* _Record extracts_
○ ○ ○ ○
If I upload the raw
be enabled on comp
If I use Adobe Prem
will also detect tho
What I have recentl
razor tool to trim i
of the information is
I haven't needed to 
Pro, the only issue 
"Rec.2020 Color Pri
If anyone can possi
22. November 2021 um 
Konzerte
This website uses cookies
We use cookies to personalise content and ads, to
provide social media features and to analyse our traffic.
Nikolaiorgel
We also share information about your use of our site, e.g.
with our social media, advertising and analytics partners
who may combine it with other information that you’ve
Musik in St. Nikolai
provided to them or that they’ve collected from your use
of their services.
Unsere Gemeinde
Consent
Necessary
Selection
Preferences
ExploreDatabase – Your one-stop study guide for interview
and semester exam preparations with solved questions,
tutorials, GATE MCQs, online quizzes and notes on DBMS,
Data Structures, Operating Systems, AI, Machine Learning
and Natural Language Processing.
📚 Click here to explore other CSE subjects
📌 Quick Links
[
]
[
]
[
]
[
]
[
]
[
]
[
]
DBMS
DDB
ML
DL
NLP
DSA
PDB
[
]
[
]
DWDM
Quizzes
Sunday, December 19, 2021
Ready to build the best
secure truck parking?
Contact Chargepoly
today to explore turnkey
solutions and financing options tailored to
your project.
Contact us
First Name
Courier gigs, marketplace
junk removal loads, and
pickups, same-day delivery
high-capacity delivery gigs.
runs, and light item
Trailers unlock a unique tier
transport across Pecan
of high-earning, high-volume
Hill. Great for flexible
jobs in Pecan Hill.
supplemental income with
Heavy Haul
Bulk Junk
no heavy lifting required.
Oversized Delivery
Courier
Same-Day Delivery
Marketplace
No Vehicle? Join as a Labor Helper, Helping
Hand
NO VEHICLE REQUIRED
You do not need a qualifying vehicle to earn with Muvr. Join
○ ○ ○ ○
* _Exercise directions_
Your answer should consist only of the lines above between the line holding "Pro, the only issue" and the line holding "Ready to build the best", inclusive, each transcribed exactly.

* _Solution_
Pro, the only issue 
"Rec.2020 Color Pri
If anyone can possi
22. November 2021 um 
Konzerte
This website uses cookies
We use cookies to personalise content and ads, to
provide social media features and to analyse our traffic.
Nikolaiorgel
We also share information about your use of our site, e.g.
with our social media, advertising and analytics partners
who may combine it with other information that you’ve
Musik in St. Nikolai
provided to them or that they’ve collected from your use
of their services.
Unsere Gemeinde
Consent
Necessary
Selection
Preferences
ExploreDatabase – Your one-stop study guide for interview
and semester exam preparations with solved questions,
tutorials, GATE MCQs, online quizzes and notes on DBMS,
Data Structures, Operating Systems, AI, Machine Learning
and Natural Language Processing.
📚 Click here to explore other CSE subjects
📌 Quick Links
[
]
[
]
[
]
[
]
[
]
[
]
[
]
DBMS
DDB
ML
DL
NLP
DSA
PDB
[
]
[
]
DWDM
Quizzes
Sunday, December 19, 2021
Ready to build the best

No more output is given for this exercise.